ACLAR: Melancholy, loneliness and shame


And… here is the abstract by my colleague Wendy and I that has been accepted for the ACLAR conference (info here:

Melancholy, loneliness and shame as constructed in Fanny Britt and Isabelle Arsenault’s graphic novel Jane, the fox & me.

(Angela Thomas and Wendy Wilson)

This paper uses feminist post-structuralist theory to explore how emotions of melancholy, loneliness, and shame are constructed in Fanny Britt and Isabelle Arsenault’s graphic novel Jane, the fox & me. Gender, subjectivity, embodiment, control and the paradox of self-production/destruction are the strands that are clearly interwoven in the everyday discourses and discursive practices in which the emotions of the protagonist Hélène are constituted.

The paper will draw upon Foucault’s theory of subjectivity (1972) to theorise how Hélène is positioned within complex social discourses related to bullying and peer relationships within the school narrative.

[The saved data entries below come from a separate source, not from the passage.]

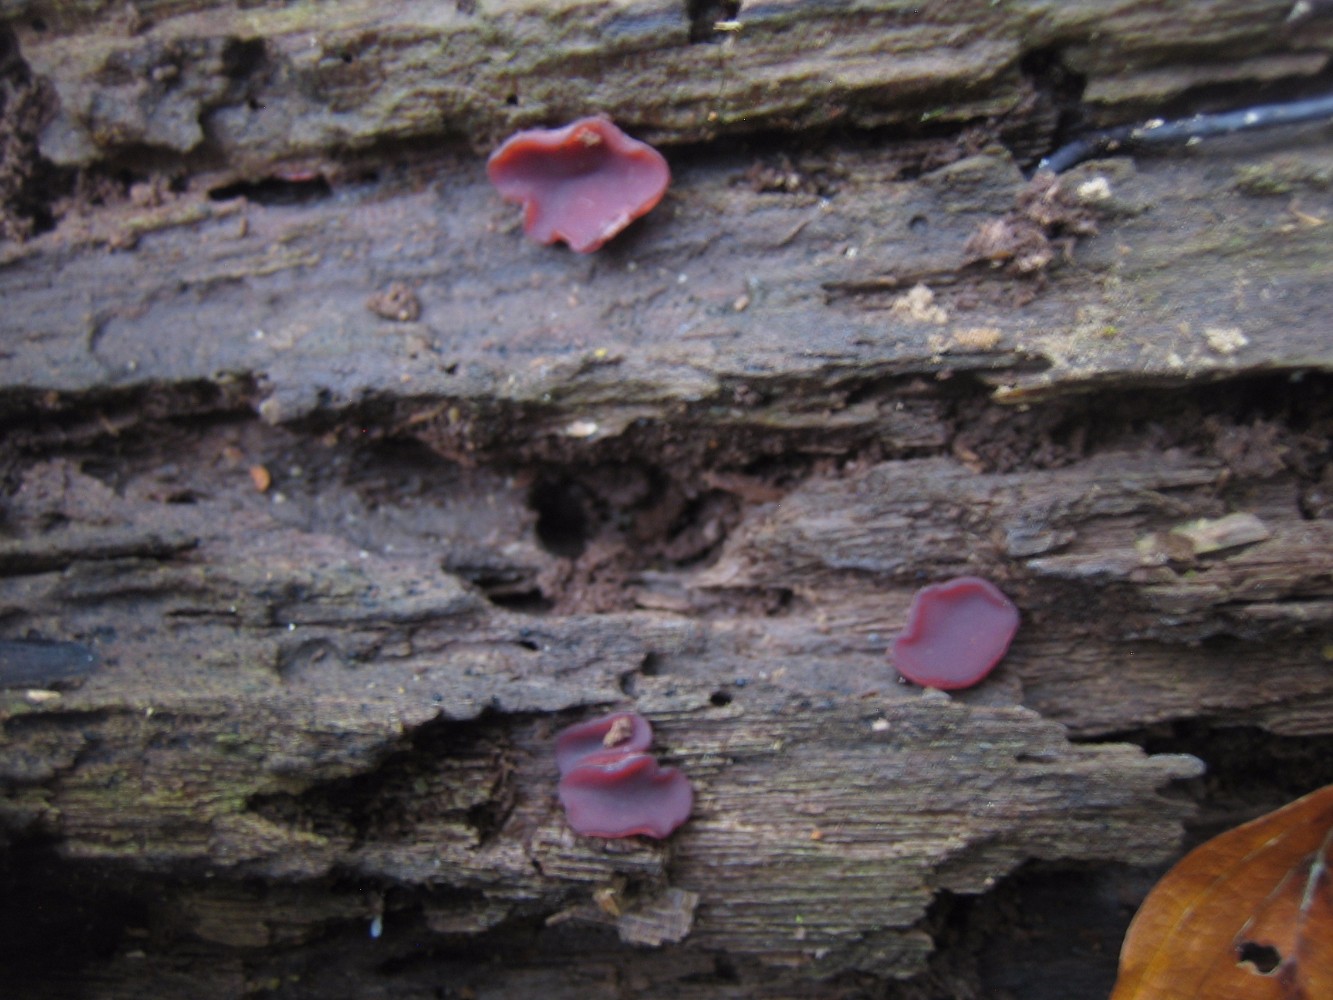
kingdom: Fungi
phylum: Ascomycota
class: Leotiomycetes
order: Helotiales
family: Gelatinodiscaceae
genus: Ascocoryne
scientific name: Ascocoryne cylichnium
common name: stor sejskive
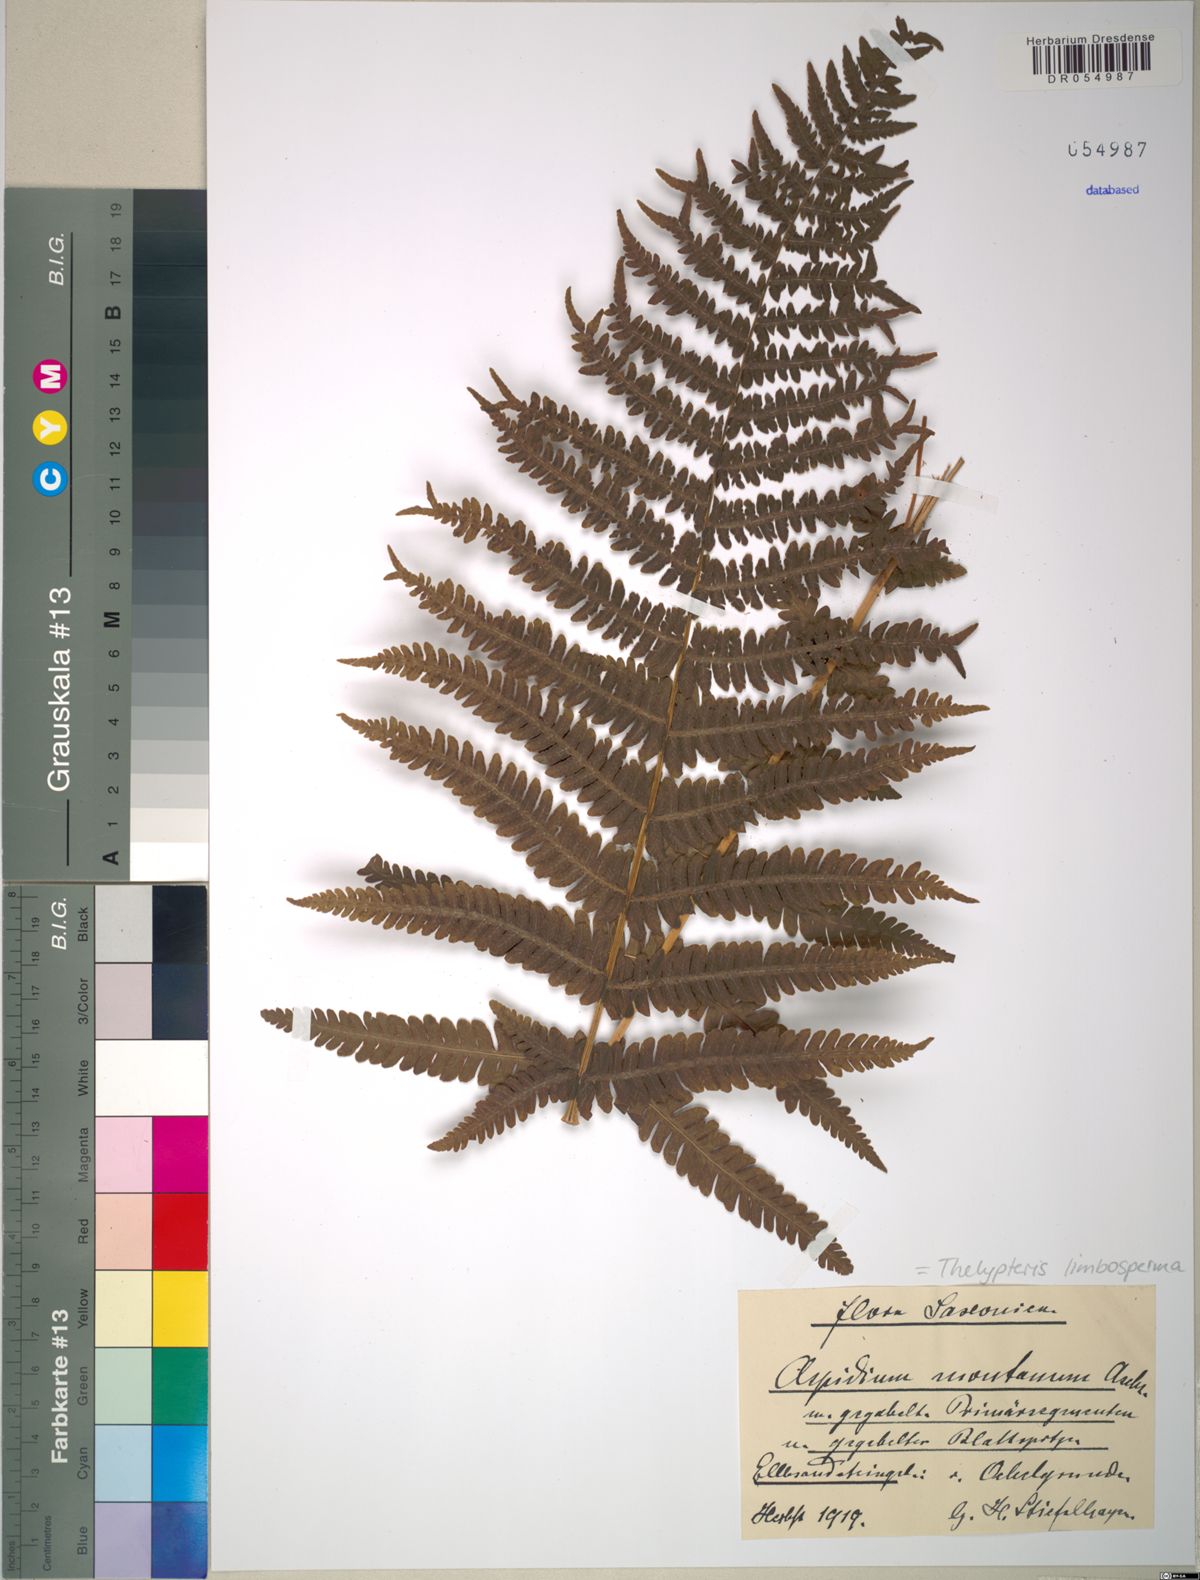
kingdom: Plantae
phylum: Tracheophyta
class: Polypodiopsida
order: Polypodiales
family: Thelypteridaceae
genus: Oreopteris
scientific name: Oreopteris limbosperma
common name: Lemon-scented fern
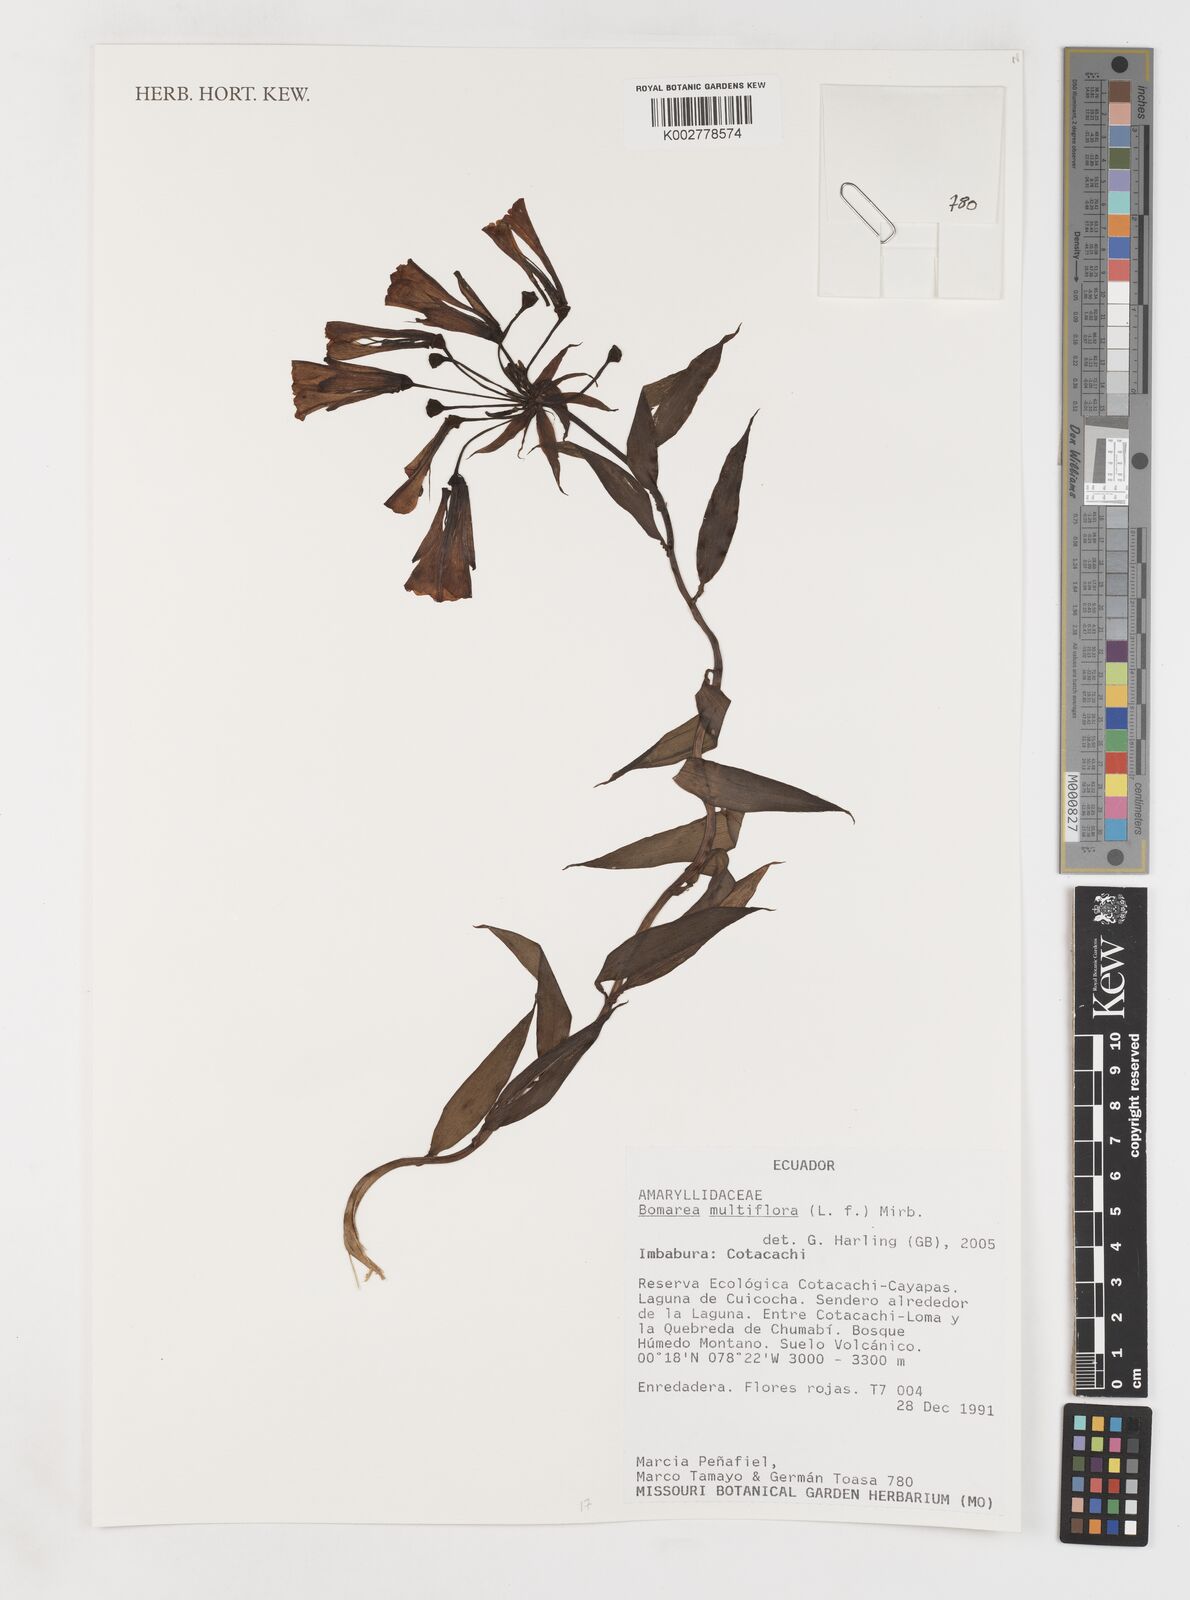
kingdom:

It will show how the taunting experienced by Hélène leads to practices of self-silencing (Ussher, 2011), body regulation (McNay, 1992), and the desire for invisibility (Malson, 1998). Psychoanalytic insights into desire, fantasy and anxiety (Lacan, 1958) will also be taken up to understand how Jane, the fox & me reflects contemporary feminine investments in certain subject positions and practices, such as body shaming, body image distortion (BID) and eating disorders (Malson, 1998).

The effect of these discursive practices as inscribed on (McNay, 1992) and resisted by (Foucault, 1979; Ussher, 1997) Hélène, as articulated through both written word and visual image, will be examined. In doing so, particular moments within the narrative which shed insight into the manifestation of melancholy, loneliness, and shame will be selected and analysed closely using critical multimodal discourse analysis (Halliday & Matthiesson 2004; Martin & White, 2008; Kress & van Leeuwen, 2006; Painter, 2008; Painter, Martin & Unsworth, 2013).


  • Foucault, M. (1972) The Archeology of Knowledge and the Discourse on Language (trans. A.Sheridan). Pantheon Books: New York.
  • Foucault, M. (1979). The history of sexuality, Vol. 1, An introduction. (1990 Edition). London: Penguin Books.
  • Halliday, M.A.K. & Matthiessen, C.M.I.M. (2004). Introduction to functional grammar 3rd ed. London: Arnold.
  • Kress, G., & van Leeuwen, T. (2006). Reading images: the grammar of visual design. 2nd ed. Routledge: London.
  • Lacan, J. (1958). The directive of the treatment and the principle of its power. Ecrits: a selection (trans. A.Sheridan, 1992 edition), pp. 226–280. Routledge: London.
  • Malson, H. (1998). The thin woman: Feminism, post-structuralism and the social psychology of Anorexia Nervosa. London: Routledge.
  • Martin, J. R., & White, P. (2005). The language of evaluation: Appraisal in English. London/New York: Palgrave Macmillan.
  • McNay, L. (1992) Foucault and Feminism: power, gender and the self. Polity Press: Oxford.
  • Painter, C. (2008). The role of colour in children’s picture books: choices in AMBIENCE. In Unsworth, L. (Ed.) New literacies and the English curriculum. London: Continuum.
  • Painter, C., Martin, J. R. & Unsworth, L. (2013). Reading visual narratives: Image analysis of children’s picture books. Sheffield: Equinox Publishing Ltd.
  • Ussher, J. M. (1997). Fantasies of femininity: Reframing the boundaries of sex. New Brunswick: Rutgers University Press.
  • Ussher, J. M. (2011). The madness of women. East Sussex: Routledge.